Did our fathers die on the beaches of Normandy so we would cave to mandatory seat-belt laws, smoking bans, drug testing, and 0.08 BAL? (etc.)
by Brian Wright
“Son, I’m never going to wear a seat belt; it’s my right as an American to drive as and how I choose—[Dad was a highly skilled driver who would probably, eventually have come to wear seatbelts voluntarily]. It violates everything I believe in… and fought for. I won’t do it, I won’t pay the fine, and they can put me in jail ’til the cows come home.”
For the previous 30 years Memorial Day has always had a somber quality for me: My father, Truman, a WWII veteran, died on May 28, 1978, Memorial Day Weekend—I was 28 years old at the time. [Then, to make it even sadder, last year we lost my brother, Forrest, also a veteran, possibly to the same heart condition that killed my dad.]

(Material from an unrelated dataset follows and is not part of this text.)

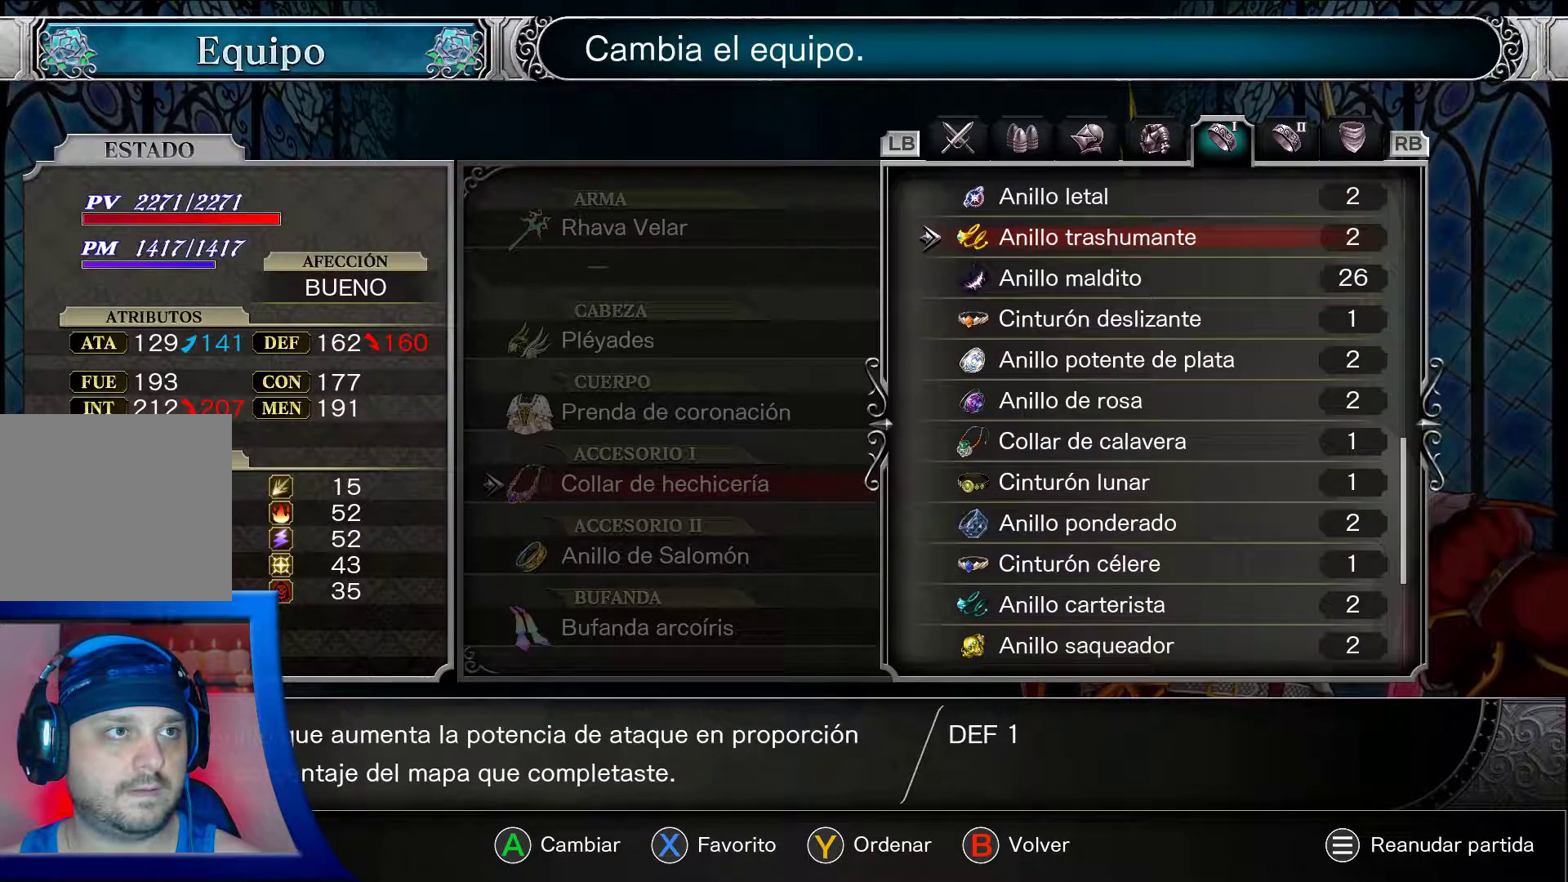
{"buttons": ["A", "DPAD_UP"], "left_stick": "center", "right_stick": "center", "events": [[400, "DPAD_UP", "down"]]}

Checking Wikipedia, the origin of Memorial Day was to commemorate Union soldiers who had died in the Civil War, then later expanded to remember all those who have given their lives for their country in military service. And though technically neither my dad nor my brother perished while fighting for their country, I feel the holiday belongs to them and, more important, to any American who stands for, argues for, fights for, and is willing to die for American liberty—the principles embodied in the Bill of Rights and the Constitution.
You know sometimes I hear we should fly the American flag—the current 50-star version that drapes the hidden coffins returning from wars for profit of Halliburton, Lockheed-Martin, and Chevron—as a gesture of respect for all those who have given their lives for our country. I used to feel that way.
But especially following the Oligarchy’s takeover of the US government, the current flag to me has come to mean something entirely different from the one carrying 13 stars in Liberty’s Day of Dawning. It has now become a symbol of aggression and conquest by criminals who should have been sent to Sing Sing years ago… and also a symbol of shame that the American public has lacked the courage to so uphold the rule of law and restore the republic.
On Saturday, I’m picking up a breakfast carryout from Mr. Pita, when I notice two cars having been pulled over by Farmington Hills’ [Michigan] finest—I’m a Free Stater, but family and business affairs put me in SE Michigan frequently—within a time span of perhaps a couple of minutes.
I mention this to the man at the counter, and he says the cops are conducting a seat-belt sting operation on 10-Mile Road; they do it quite frequently, but especially on holidays. I’m thinking, yeah, I’ve seen the federally funded TV ads, parent cops spanking us children citizens with $100 tickets to make us better and safer… and more obedient.
“America wasn’t founded so we could all be better. America was founded so we could be what we damned well pleased.”—PJ O’Rourke
And I think back to my father, who in the 1970s when the government was threatening mandatory seat belt laws, told me, “Son, I’m never going to wear a seat belt; it’s my right as an American to drive as and how I choose—[Dad was a highly skilled driver who would probably, eventually have come to wear seatbelts voluntarily]. Such a law violates every principle I believe in… and fought for. I won’t do it, I won’t pay the fine, and they can put me in jail ’til the cows come home.” Pop was a man of principle, at least on this issue (he hadn’t yet come to see that laws against other consensual activities, such as drug use, could be opposed for the same reasons and with the same conviction).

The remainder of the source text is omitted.